The big news at the time was that these two heart authorities were casting off target cholesterol levels, and recommending statin use based on factors like age and past heart history. Researchers found that this shift, particularly in terms of age, was more significant in terms of potential statin patients than they expected.
The latest tally indicates that 12.8 million adults will now be eligible for statin therapy. The largest increase will be among patients without a history of heart disease, although patient pools across all risk factors will go up, with the majority of patients being on the older side. The reason: more than 77% of the 60-75 age group is now considered statin-eligible, though researchers do note that the risk for heart attack rises with age. This creates something of a two-for-one in terms of why older patients should consider taking statins.
The new guidelines also mean that around 30% of younger patients—meaning those between 40 and 59 years of age—will now be eyed for statin prescriptions.
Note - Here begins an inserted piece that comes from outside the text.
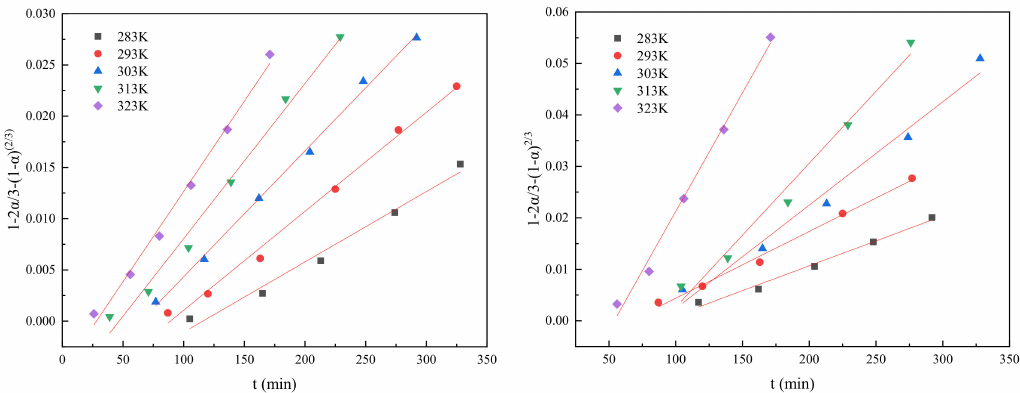
Figure 12. The fitting curve of internal di ff usion control model and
The new guidelines will also increase the likelihood that the pool of diabetes patients taking statins will grow from 4.5 million to 6.7 million.
Yet this overall increase—which researchers say is comprised of 10.4 million taking statins for preventative purposes, and the remaining 2.4 million because of a higher risk—does not mean the cholesterol blockbuster era is back. The number of protected branded statins is waning, and conversion to generics can be quick: sales of Pfizer's Lipitor plummeted 59% in 2012 after the US patent lapsed in November of 2011.
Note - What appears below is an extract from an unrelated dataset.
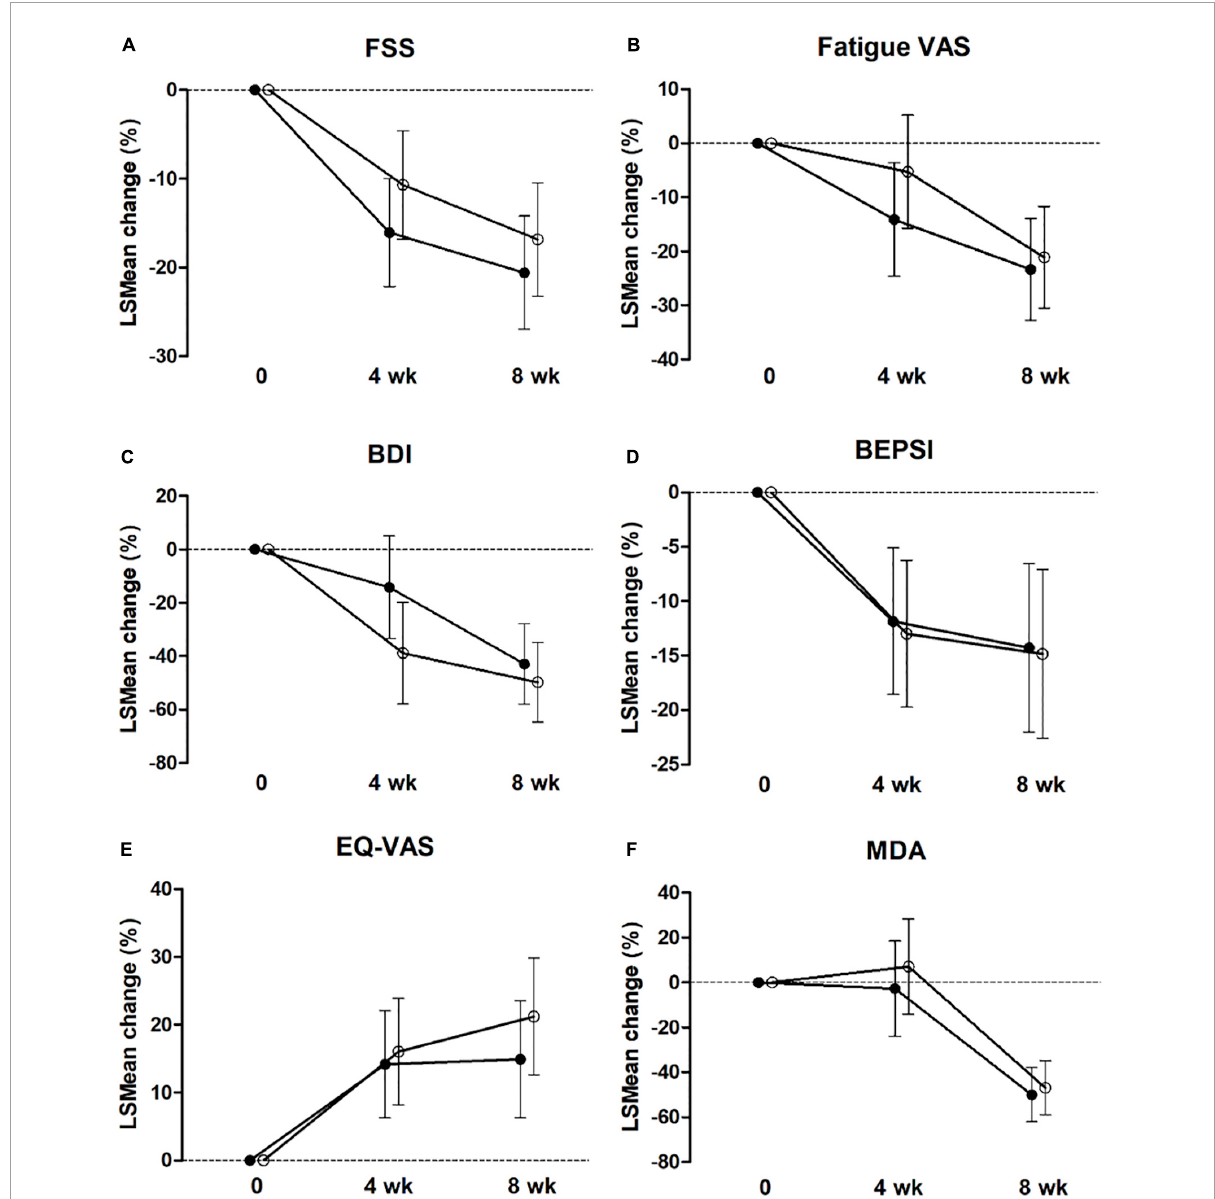
FIGURE2 Estimated marginal mean (LS mean) change from baseline to 4 and 8 weeks for FSS (A) , Fatigue VAS (B) , BDI (C) , BEPSI-K (D) , EQ-VAS (E) , and MDA (F) in the placebo group ( ◦ ) and PV group ( • ) by intent-to-treat analysis. Values are LSmean ± 95% CI. FSS, Fatigue Severity Scale; VAS, visual analog scale; BDI, the Beck Depression Inventory, BEISI-K, the Korean version of the Brief Encounter Psychosocial Instrument; EQ-VAS, Euro-QoL-VAS; MDA,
Companies can try to capitalize on brand equity, which is what Pfizer is attempting with its possible over-the-counter Lipitor, but this market has a different scale and margin equation.
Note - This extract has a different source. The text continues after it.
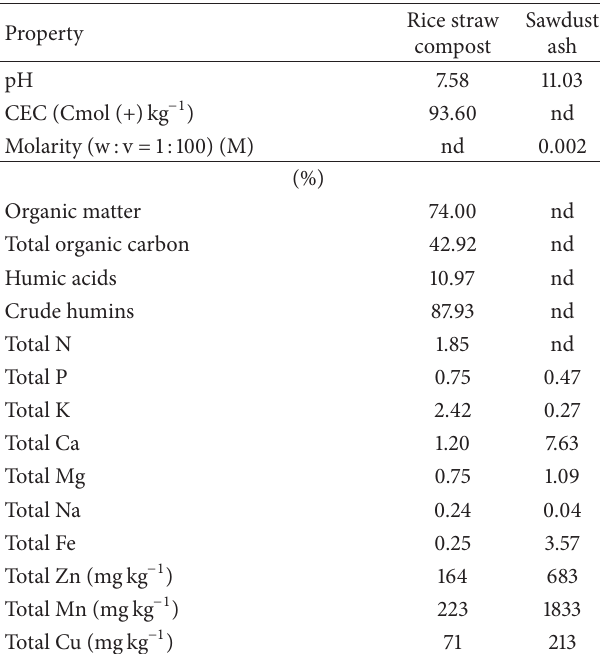
Table 2: Selected chemical properties of rice straw compost and sawdust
This could be an opening for PSCK9s. Right now these experimental drugs are being considered appropriate for patients who cannot tolerate statins or for those with the rare high-cholesterol disease called homozygous familial hypercholesterolemia, known as HofH.
Recent studies have focused on statin-centric concerns, such as an association with muscle pain, and most recently, a link to new diabetes cases. A Circulation study published on the American Heart Association's website indicates that it is unlikely that the diabetes risk will stimulate a migration from statins to PCSK9s, when, and if the newer medications are approved.
Authors Ravi Shah and Allison Goldfine note that research shows that statin therapy is beneficial for diabetics, and cite a study in which diabetes was diagnosed among 27% of patients who were taking statins, but their heart attack, stroke and overall risk of death fell 54%, 48% and 29% respectively.
Shah and Goldfine also pooled results from 13 additional studies which showed that out of 255 statin patients, one developed diabetes during four years of treatment, but more than five cardiovascular events were avoided. They write that age, weight and blood pressure are the strongest predictors of heart disease and that “statins may be simply unmasking diabetes mellitus that would have developed anyway based on these other very important risk factors.”